Storms, floods and atmospheric rivers—Putting the extreme into West Coast extremes

As part of UVic's IdeaFest, the Pacific Institute for Climate Solutions and the Pacific Climate Impacts Consortium invite you to a talk on atmospheric rivers, covering both the current scientific understanding of how they occur and the roles that they play in affecting weather, delivered by Dr. F. Martin Ralph. 

Abstract: Atmospheric rivers (ARs) are narrow, transient corridors of strong water-vapor transport in midlatitude winter storms, corridors of intense winds and moist air centered around a km above sea level and roughly 400-500 km across but thousands of km long. First recognized in about 1998, ARs are increasingly understood to play crucial roles in flooding and water resources along the West Coast of North America (and along west coasts worldwide).
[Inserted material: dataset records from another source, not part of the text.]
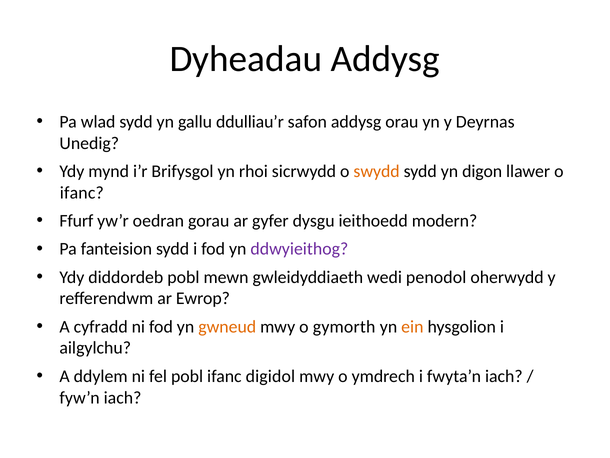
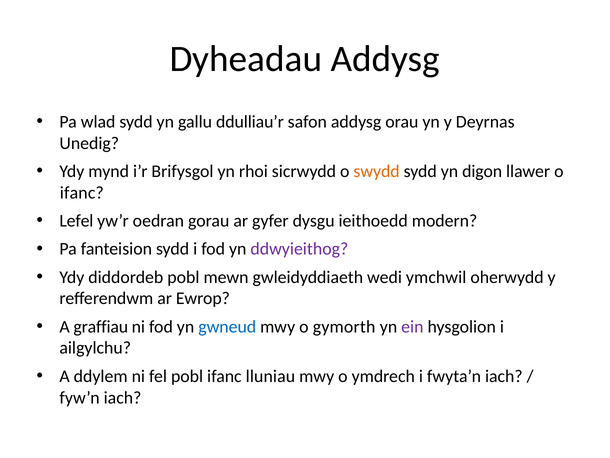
Ffurf: Ffurf -> Lefel
penodol: penodol -> ymchwil
cyfradd: cyfradd -> graffiau
gwneud colour: orange -> blue
ein colour: orange -> purple
digidol: digidol -> lluniau
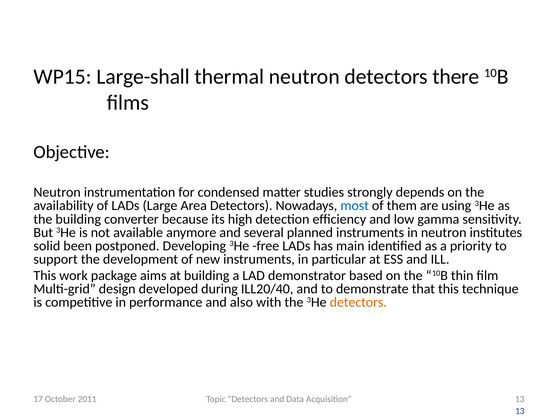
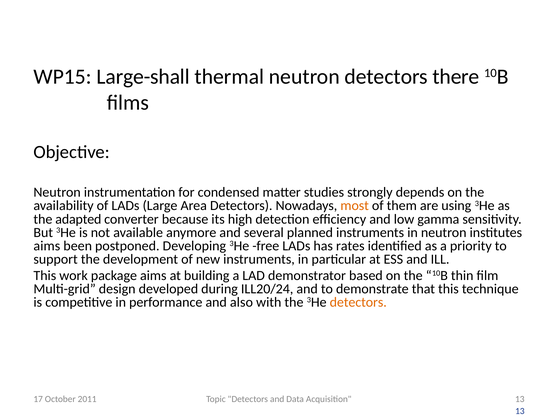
most colour: blue -> orange
the building: building -> adapted
solid at (47, 246): solid -> aims
main: main -> rates
ILL20/40: ILL20/40 -> ILL20/24
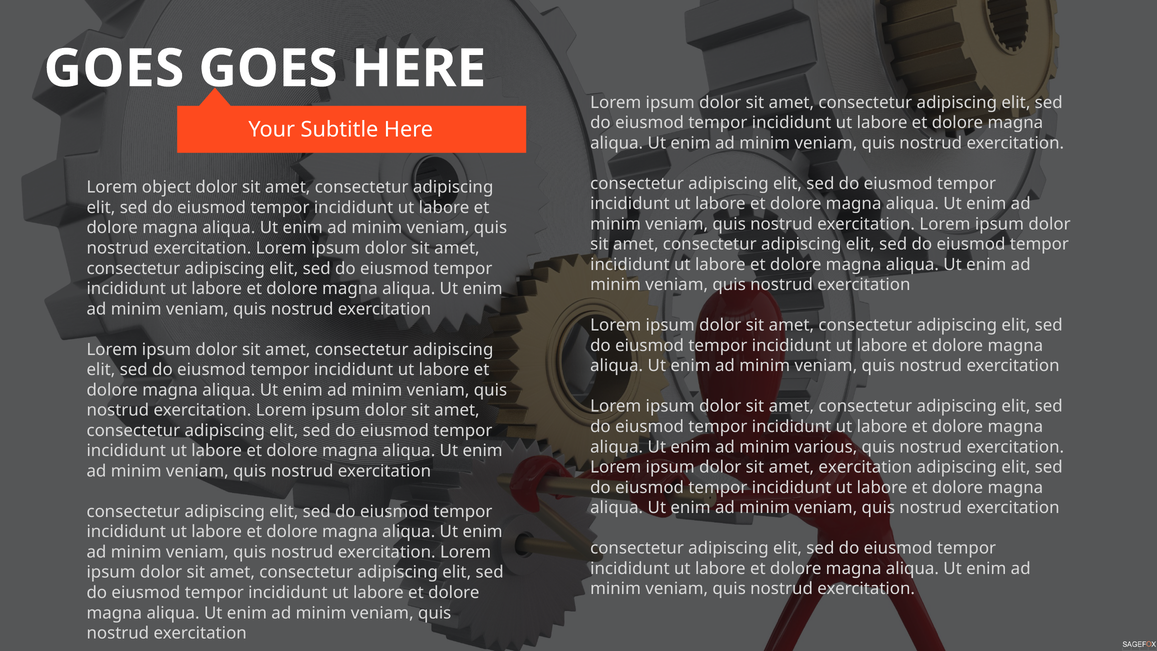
ARs routinely transport water vapor at rates equivalent to 7-15 times the average daily discharge of the Mississippi River, and the half dozen or so ARs per year that make landfall on the US West Coast contribute an average of one third to one half of all precipitation in the Pacific coast states, thereby supplying a significant part of their water resources. Notably, ARs also played crucial roles in the endings of almost 80% of extended floods in the Pacific Northwest. Meanwhile, AR storms have been the sources of many (and in some rivers, most) historical floods in the region and are a key driver of potentially catastrophic future flooding as revealed through a USGS-led emergency preparedness scenario for California that quantified "Hurricane-Katrina-like" impacts to California. The discovery of the importance of atmospheric rivers has led to the NOAA-led creation of a new type of weather observing system in California including 100 field sites..  This network has been used to develop a vision for new observations across the entire Western U.S., and major elements of this are applicable to western Canada.

 Biography: Dr. F. Martin Ralph is a research meteorologist who has studied mesoscale and synoptic scale weather phenomena and how they are affected by climate variability. A key area of interest is exploring how to best observe the atmosphere, with an emphasis on advancing the physical understanding of extreme precipitation processes as well as related hydrometeorological predictions and climate projections. He is currently Chief of the Water Cycle Branch at NOAA's Earth System Research Laboratory/Physical Sciences Division, and a Research Associate at Scripps Institution of Oceanography. Dr. Ralph has published over 60 peer-reviewed scientific articles, 23 as the lead author. He has helped lead the establishment of testbeds as a method to accelerate the development and infusion of new science and technology into weather and climate forecasting operations. He has developed new projects, experiments and teams on several subjects, most having to do with observations, physical understanding, and precipitation.

Dr. Ralph will be speaking in place of Dr. Michael Dettinger from the U.S. Geological Survey and Scripps Istitution of Oceanography.